Workers at orchards, vineyards and other farms in northern California are preparing for the beneficial rains and punishing winds of a powerful storm set to hit on Wednesday.
The state is in the midst of one of its worst droughts ever and this storm promises the desperately needed Sierra Nevada mountain snow that would have more of a beneficial effect on water availability than the warm rains that have occasionally hit the state.
“We are viewing this kind of storm with a dual approach, we’re really not that happy about it, but you have to look down the road at the picture,” said Noreen Aguilar, who owns the 10-acre Highland Orchard with her husband, who acquired it in 1947 .
The orchard is located in Penryn, California, a city in the foothills of the Sierra Nevada mountain that is on flood watch through Friday .
Flash flood warnings have been issued for parts of the region ahead of the storm system, which is expected to arrive on Wednesday and continue through Thursday.
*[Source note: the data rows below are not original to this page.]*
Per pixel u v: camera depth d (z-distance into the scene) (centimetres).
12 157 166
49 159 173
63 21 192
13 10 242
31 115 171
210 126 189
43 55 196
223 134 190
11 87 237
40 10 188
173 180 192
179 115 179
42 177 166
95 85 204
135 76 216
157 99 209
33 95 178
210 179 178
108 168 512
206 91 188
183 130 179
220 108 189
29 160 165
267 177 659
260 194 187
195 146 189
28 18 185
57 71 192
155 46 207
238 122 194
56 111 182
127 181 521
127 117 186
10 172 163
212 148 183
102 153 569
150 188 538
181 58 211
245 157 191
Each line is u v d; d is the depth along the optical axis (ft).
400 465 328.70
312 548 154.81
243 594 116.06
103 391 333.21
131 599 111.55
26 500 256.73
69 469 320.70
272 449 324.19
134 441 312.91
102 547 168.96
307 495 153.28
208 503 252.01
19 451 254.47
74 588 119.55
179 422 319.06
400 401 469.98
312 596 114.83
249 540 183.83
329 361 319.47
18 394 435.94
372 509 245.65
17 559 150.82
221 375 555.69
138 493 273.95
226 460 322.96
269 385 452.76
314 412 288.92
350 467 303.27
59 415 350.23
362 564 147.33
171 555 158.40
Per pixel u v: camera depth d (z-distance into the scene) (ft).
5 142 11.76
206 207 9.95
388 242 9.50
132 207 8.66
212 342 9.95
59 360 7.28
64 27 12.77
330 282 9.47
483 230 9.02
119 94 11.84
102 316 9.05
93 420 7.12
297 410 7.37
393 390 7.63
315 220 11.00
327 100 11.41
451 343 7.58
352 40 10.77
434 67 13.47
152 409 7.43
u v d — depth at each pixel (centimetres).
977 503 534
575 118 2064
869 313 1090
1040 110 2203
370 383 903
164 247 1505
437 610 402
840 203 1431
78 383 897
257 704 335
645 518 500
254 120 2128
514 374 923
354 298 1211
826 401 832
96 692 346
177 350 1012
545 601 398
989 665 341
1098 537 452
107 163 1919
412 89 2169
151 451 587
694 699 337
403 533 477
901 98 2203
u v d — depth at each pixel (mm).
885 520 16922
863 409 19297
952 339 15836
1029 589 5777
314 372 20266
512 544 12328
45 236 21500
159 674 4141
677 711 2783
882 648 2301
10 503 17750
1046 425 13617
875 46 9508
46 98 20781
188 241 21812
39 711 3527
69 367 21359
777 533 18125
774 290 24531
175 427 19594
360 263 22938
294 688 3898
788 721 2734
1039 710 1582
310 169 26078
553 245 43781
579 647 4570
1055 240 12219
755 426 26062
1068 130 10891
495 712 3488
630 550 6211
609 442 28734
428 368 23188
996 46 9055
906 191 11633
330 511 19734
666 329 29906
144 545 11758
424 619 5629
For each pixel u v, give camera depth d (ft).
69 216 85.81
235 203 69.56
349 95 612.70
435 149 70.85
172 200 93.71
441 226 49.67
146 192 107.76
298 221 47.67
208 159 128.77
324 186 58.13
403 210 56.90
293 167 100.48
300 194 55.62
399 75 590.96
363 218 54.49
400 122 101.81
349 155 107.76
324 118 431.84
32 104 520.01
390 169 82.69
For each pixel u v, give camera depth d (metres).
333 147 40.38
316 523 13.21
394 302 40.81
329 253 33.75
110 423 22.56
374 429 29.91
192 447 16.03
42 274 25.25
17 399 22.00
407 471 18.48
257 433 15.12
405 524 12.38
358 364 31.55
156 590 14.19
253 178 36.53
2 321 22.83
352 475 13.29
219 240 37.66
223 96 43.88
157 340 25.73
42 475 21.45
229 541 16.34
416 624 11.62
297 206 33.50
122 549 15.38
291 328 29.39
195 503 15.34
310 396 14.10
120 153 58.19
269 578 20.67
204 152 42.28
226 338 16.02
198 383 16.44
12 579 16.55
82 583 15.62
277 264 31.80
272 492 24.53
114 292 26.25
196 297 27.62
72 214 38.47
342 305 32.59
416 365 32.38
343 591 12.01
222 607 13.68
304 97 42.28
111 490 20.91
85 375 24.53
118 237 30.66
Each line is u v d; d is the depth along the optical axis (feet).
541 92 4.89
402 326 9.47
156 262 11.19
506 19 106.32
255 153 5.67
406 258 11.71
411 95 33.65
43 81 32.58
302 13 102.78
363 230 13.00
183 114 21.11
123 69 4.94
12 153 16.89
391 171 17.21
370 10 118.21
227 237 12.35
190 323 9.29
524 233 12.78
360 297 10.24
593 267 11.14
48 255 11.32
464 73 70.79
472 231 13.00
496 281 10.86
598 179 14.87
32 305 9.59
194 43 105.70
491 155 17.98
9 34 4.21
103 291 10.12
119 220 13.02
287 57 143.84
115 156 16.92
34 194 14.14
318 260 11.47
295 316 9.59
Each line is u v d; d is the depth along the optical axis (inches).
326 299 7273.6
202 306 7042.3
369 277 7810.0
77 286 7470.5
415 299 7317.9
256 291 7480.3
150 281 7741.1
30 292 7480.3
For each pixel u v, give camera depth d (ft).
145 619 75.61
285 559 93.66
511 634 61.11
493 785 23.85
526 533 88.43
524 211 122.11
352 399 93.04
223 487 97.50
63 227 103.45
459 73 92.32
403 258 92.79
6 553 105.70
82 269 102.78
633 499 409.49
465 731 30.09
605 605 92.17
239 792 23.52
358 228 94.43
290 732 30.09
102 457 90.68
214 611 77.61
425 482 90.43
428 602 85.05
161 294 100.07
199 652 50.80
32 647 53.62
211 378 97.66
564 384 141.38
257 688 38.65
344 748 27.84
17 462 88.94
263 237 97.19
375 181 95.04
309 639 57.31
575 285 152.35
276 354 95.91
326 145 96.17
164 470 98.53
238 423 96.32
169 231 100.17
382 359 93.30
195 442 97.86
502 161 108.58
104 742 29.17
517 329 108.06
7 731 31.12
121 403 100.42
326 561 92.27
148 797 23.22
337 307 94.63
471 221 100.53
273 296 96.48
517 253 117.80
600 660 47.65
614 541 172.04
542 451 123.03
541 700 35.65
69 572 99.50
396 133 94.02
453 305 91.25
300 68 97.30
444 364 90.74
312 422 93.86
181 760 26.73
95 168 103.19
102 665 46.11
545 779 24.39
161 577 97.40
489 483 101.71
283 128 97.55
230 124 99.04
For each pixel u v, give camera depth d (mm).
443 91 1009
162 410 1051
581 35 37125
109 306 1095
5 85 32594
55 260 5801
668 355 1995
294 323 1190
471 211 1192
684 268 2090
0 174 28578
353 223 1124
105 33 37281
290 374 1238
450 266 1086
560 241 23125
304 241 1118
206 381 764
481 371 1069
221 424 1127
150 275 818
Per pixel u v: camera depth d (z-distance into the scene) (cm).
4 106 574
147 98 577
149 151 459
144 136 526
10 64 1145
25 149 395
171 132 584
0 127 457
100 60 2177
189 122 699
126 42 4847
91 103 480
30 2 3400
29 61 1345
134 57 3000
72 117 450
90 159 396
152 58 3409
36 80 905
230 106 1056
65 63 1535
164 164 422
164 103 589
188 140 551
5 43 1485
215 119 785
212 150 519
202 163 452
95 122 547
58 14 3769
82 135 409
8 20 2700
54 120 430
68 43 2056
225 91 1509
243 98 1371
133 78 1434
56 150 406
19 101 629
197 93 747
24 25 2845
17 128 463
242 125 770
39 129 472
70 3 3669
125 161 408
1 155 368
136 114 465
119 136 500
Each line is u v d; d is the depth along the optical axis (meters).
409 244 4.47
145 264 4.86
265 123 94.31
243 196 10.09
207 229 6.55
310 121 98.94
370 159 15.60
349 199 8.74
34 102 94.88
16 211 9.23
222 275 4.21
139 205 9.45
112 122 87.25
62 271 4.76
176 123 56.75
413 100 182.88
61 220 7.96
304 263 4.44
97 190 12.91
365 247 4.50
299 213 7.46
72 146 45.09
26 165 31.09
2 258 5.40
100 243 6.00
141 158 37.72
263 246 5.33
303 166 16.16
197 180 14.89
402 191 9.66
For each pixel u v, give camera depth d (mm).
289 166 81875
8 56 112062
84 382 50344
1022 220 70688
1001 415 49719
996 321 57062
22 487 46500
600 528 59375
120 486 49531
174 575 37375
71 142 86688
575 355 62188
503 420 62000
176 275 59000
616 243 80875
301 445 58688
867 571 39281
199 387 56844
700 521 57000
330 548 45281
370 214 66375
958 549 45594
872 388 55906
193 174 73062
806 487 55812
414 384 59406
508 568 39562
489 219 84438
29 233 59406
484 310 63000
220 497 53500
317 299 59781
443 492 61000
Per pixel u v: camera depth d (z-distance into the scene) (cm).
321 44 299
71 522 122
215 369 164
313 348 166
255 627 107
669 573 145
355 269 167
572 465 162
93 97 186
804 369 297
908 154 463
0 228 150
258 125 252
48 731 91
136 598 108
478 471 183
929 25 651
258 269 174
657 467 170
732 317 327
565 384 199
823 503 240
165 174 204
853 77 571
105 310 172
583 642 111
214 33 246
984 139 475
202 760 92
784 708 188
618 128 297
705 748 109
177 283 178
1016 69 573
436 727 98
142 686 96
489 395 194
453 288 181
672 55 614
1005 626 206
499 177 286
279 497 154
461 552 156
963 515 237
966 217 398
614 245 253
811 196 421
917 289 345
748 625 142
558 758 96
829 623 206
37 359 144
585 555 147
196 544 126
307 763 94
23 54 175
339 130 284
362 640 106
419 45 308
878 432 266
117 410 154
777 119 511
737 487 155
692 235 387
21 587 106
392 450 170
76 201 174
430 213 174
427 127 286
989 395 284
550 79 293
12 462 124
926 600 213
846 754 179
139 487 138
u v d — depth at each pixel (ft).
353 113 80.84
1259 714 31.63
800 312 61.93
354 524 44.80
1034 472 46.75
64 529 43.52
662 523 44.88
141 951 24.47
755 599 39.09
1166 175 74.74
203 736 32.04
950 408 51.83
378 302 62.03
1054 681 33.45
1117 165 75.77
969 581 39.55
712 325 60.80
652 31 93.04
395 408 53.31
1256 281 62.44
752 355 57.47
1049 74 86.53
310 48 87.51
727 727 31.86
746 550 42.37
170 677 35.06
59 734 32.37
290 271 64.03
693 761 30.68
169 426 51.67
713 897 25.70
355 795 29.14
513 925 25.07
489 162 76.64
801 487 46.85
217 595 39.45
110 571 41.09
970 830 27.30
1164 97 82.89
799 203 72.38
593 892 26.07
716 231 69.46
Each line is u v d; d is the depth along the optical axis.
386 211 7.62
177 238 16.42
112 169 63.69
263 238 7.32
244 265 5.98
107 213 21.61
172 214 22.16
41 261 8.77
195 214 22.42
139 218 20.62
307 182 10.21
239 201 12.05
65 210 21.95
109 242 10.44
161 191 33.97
The National Weather Service said it is “expected to be one of the strongest storms in terms of wind and rain intensity” since storms in 2008 and 2009.
Aguilar said the winds are the biggest threat to the mandarins because they can knock fruit off of the tree, and fruit that remains on trees can be punctured by tree limbs. She said they are expecting to lose a significant part of their crop so fruit pickers are rushing to collect as much as they can before the storm hits.
“It’s really a dichotomy, because we need the rain – we’re in the middle of a drought here – but we’re also in the middle of our harvest,” said Aguilar. “So for mandarin growers, it’s going to be good and bad.”
The heaviest rainfall could bring 3-to-6-inch rainfall totals to several regions of the northern part of the state.
Growers of dormant crops like wine grapes are eagerly anticipating this part of the storm.
“We’re glad its coming,” said Charlie Jones, owner of Lava Cap Winery in Placerville . “We need all we can get at this point.”
While farmers in this hilly region are looking forward to the rain, there are serious concerns about erosion. Jones and his workers were preparing by laying straw on the roads.
He is cautiously optimistic about the impact the storm could have on the drought, which hasn’t yet effected his grapes. He noted that at this time last year, there were promising rains, but they dwindled in January and February.
“If we have another year of drought, I think we will definitely see some effects on the vine and ability to get fruit to maturity,” Jones said.
The devastating King Fire that raged through the region in the fall has also created potentially treacherous conditions when mixed with the heavy rains. The burned lands are at greater risk for debris slides and flash-flooding, according to the California governor’s office of emergency services.